## What you have to do:
Among the entries below, find every line that contains the string "curl", then copy it.

## The data:
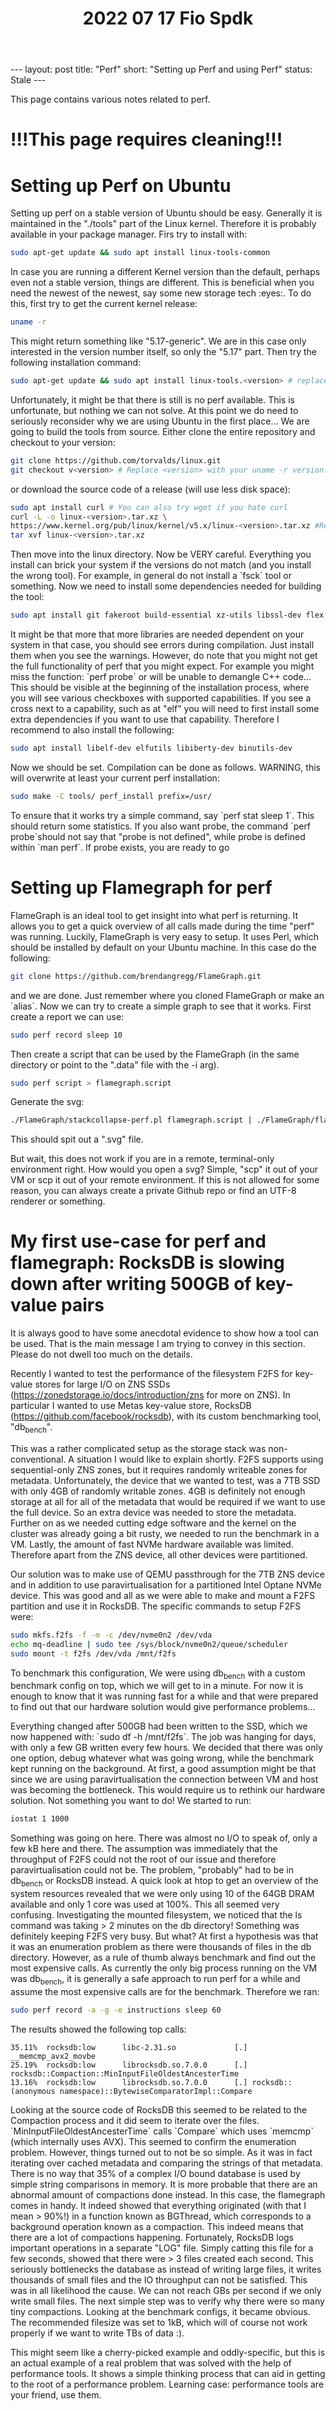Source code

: #+TITLE: 2022 07 17 Fio Spdk
#+OPTIONS: toc:nil
#+BEGIN_EXPORT html
---
layout: post
title: "Perf"
short: "Setting up Perf and using Perf"
status: Stale
---
#+END_EXPORT

This page contains various notes related to perf.

* !!!This page requires cleaning!!!

* Setting up Perf on Ubuntu
Setting up perf on a stable version of Ubuntu should be easy. Generally it is maintained in the "./tools" part of the Linux kernel. Therefore it is probably available in your package manager. Firs try to install with:
#+BEGIN_SRC bash
sudo apt-get update && sudo apt install linux-tools-common
#+END_SRC
In case you are running a different Kernel version than the default, perhaps even not a stable version, things are different. This is beneficial when you need the newest of the newest, say some new storage tech :eyes:. To do this, first try to get the current kernel release:
#+BEGIN_SRC bash
uname -r
#+END_SRC
This might return something like "5.17-generic". We are in this case only interested in the version number itself, so only the "5.17" part. Then try the following installation command:
#+BEGIN_SRC bash
sudo apt-get update && sudo apt install linux-tools.<version> # replace <version> with the version retrieved earlier.
#+END_SRC
Unfortunately, it might be that there is still is no perf available. This is unfortunate, but nothing we can not solve. At this point we do need to seriously reconsider why we are using Ubuntu in the first place... We are going to build the tools from source. Either clone the entire repository and checkout to your version:
#+BEGIN_SRC bash
git clone https://github.com/torvalds/linux.git
git checkout v<version> # Replace <version> with your uname -r version.
#+END_SRC
or download the source code of a release (will use less disk space):
#+BEGIN_SRC bash
sudo apt install curl # You can also try wget if you hate curl
curl -L -o linux-<version>.tar.xz \
https://www.kernel.org/pub/linux/kernel/v5.x/linux-<version>.tar.xz #Replace BOTH instances of <version> with uname -r version.
tar xvf linux-<version>.tar.xz
#+END_SRC
Then move into the linux directory. Now be VERY careful. Everything you install can brick your system if the versions do not match (and you install the wrong tool). For example, in general do not install a `fsck` tool or something. Now we need to install some dependencies needed for building the tool:
#+BEGIN_SRC bash
sudo apt install git fakeroot build-essential xz-utils libssl-dev flex bison
#+END_SRC
It might be that more that more libraries are needed dependent on your system in that case, you should see errors during compilation. Just install them when you see the warnings. However, do note that you might not get the full functionality of perf that you might expect. For example you might miss the function: `perf probe` or will be unable to demangle C++ code... This should be visible at the beginning of the installation process, where you will see various checkboxes with supported capabilities. If you see a cross next to a capability, such as at "elf" you will need to first install some extra dependencies if you want to use that capability. Therefore I recommend to also install the following:
#+BEGIN_SRC bash
sudo apt install libelf-dev elfutils libiberty-dev binutils-dev
#+END_SRC
Now we should be set. Compilation can be done as follows. WARNING, this will overwrite at least your current perf installation:
#+BEGIN_SRC bash
sudo make -C tools/ perf_install prefix=/usr/
#+END_SRC
To ensure that it works try a simple command, say `perf stat sleep 1`. This should return some statistics. If you also want probe, the command `perf probe`should not say that "probe is not defined", while probe is defined within `man perf`. If probe exists, you are ready to go


* Setting up Flamegraph for perf
FlameGraph is an ideal tool to get insight into what perf is returning. It allows you to get a quick overview of all calls made during the time "perf" was running. Luckily, FlameGraph is very easy to setup. It uses Perl, which should be installed by default on your Ubuntu machine. In this case do the following:
#+BEGIN_SRC bash
git clone https://github.com/brendangregg/FlameGraph.git
#+END_SRC
and we are done. Just remember where you cloned FlameGraph or make an `alias`. Now we can try to create a simple graph to see that it works. First create a report we can use:
#+BEGIN_SRC bash
sudo perf record sleep 10
#+END_SRC
Then create a script that can be used by the FlameGraph (in the same directory or point to the ".data" file with the -i arg).
#+BEGIN_SRC bash
sudo perf script > flamegraph.script
#+END_SRC
Generate the svg:
#+BEGIN_SRC bash
./FlameGraph/stackcollapse-perf.pl flamegraph.script | ./FlameGraph/flamegraph.pl > hello_world.svg
#+END_SRC
This should spit out a ".svg" file.

But wait, this does not work if you are in a remote, terminal-only environment right. How would you open a svg? Simple, "scp" it out of your VM or scp it out of your remote environment. If this is not allowed for some reason, you can always create a private Github repo or find an UTF-8 renderer or something.

* My first use-case for perf and flamegraph: RocksDB is slowing down after writing 500GB of key-value pairs
It is always good to have some anecdotal evidence to show how a tool can be used.
That is the main message I am trying to convey in this section. Please do not dwell too much on the details.

Recently I wanted to test the performance of the filesystem F2FS for key-value stores for large I/O on ZNS SSDs (https://zonedstorage.io/docs/introduction/zns for more on ZNS). In particular I wanted to use Metas key-value store, RocksDB (https://github.com/facebook/rocksdb), with its custom benchmarking tool, "db_bench".

This was a rather complicated setup as the storage stack was non-conventional. A situation I would like to explain shortly. F2FS supports using sequential-only ZNS zones, but it requires randomly writeable zones for metadata. Unfortunately, the device that we wanted to test, was a 7TB SSD with only 4GB of randomly writable zones. 4GB is definitely not enough storage at all for all of the metadata that would be required if we want to use the full device. So an extra device was needed to store the metadata. Further on as we needed cutting edge software and the kernel on the cluster was already going a bit rusty, we needed to run the benchmark in a VM. Lastly, the amount of fast NVMe hardware available was limited. Therefore apart from the ZNS device, all other devices were partitioned.

Our solution was to make use of QEMU passthrough for the 7TB ZNS device and in addition to use paravirtualisation for a partitioned Intel Optane NVMe device. This was good and all as we were able to make and mount a F2FS partition and use it in RocksDB. The specific commands to setup F2FS were:
#+BEGIN_SRC bash
sudo mkfs.f2fs -f -m -c /dev/nvme0n2 /dev/vda
echo mq-deadline | sudo tee /sys/block/nvme0n2/queue/scheduler
sudo mount -t f2fs /dev/vda /mnt/f2fs
#+END_SRC
To benchmark this configuration, We were using db_bench with a custom benchmark config on top, which we will get to in a minute. For now it is enough to know that it was running fast for a while and that were prepared to find out that our hardware solution would give performance problems...

Everything changed after 500GB had been written to the SSD, which we now happened with: `sudo df -h /mnt/f2fs`. The job was hanging for days, with only a few GB written every few hours. We decided that there was only one option, debug whatever what was going wrong, while the benchmark kept running on the background. At first, a good assumption might be that since we are using paravirtualisation the connection between VM and host was becoming the bottleneck. This would require us to rethink our hardware solution. Not something you want to do! We started to run:
#+BEGIN_SRC bash
iostat 1 1000
#+END_SRC
Something was going on here. There was almost no I/O to speak of, only a few kB here and there. The assumption was immediately that the throughput of F2FS could not the root of our issue and therefore paravirtualisation could not be. The problem, "probably" had to be in db_bench or RocksDB instead. A quick look at htop to get an overview of the system resources revealed that we were only using 10 of the 64GB DRAM available and only 1 core was used at 100%. This all seemed very confusing. Investigating the mounted filesystem, we noticed that the ls command was taking > 2 minutes on the db directory! Something was definitely keeping F2FS very busy. But what? At first a hypothesis was that it was an enumeration problem as there were thousands of files in the db directory. However, as a rule of thumb always benchmark and find out the most expensive calls. As currently the only big process running on the VM was db_bench, it is generally a safe approach to run perf for a while and assume the most expensive calls are for the benchmark. Therefore we ran:
#+BEGIN_SRC bash
sudo perf record -a -g -e instructions sleep 60
#+END_SRC
The results showed the following top calls:
 #+BEGIN_SRC plain
35.11%  rocksdb:low      libc-2.31.so             [.] __memcmp_avx2_movbe
25.19%  rocksdb:low      librocksdb.so.7.0.0      [.] rocksdb::Compaction::MinInputFileOldestAncesterTime
13.16%  rocksdb:low      librocksdb.so.7.0.0      [.] rocksdb::(anonymous namespace)::BytewiseComparatorImpl::Compare
 #+END_SRC
 Looking at the source code of RocksDB this seemed to be related to the Compaction process and it did seem to iterate over the files. `MinInputFileOldestAncesterTime` calls `Compare` which uses `memcmp` (which internally uses AVX). This seemed to confirm the enumeration problem. However, things turned out to not be so simple. As it was in fact iterating over cached metadata and comparing the strings of that metadata. There is no way that 35% of a complex I/O bound database is used by simple string comparisons in memory. It is more probable that there are an abnormal amount of compactions done instead. In this case, the flamegraph comes in handy. It indeed showed that everything originated (with that I mean > 90%!) in a function known as BGThread, which corresponds to a background operation known as a compaction. This indeed means that there are a lot of compactions happening. Fortunately, RocksDB logs important operations in a separate "LOG" file. Simply catting this file for a few seconds, showed that there were > 3 files created each second. This seriously bottlenecks the database as instead of writing large files, it writes thousands of small files and the IO throughput can not be satisfied. This was in all likelihood the cause. We can not reach GBs per second if we only write small files. The next simple step was to verify why there were so many tiny compactions. Looking at the benchmark configs, it became obvious. The recommended filesize was set to 1kB, which will of course not work properly if we want to write TBs of data :).

This might seem like a cherry-picked example and oddly-specific, but this is an actual example of a real problem that was solved with the help of performance tools. It shows a simple thinking process that can aid in getting to the root of a performance problem. Learning case: performance tools are your friend, use them.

## Solution to this task:
sudo apt install curl # You can also try wget if you hate curl
curl -L -o linux-<version>.tar.xz \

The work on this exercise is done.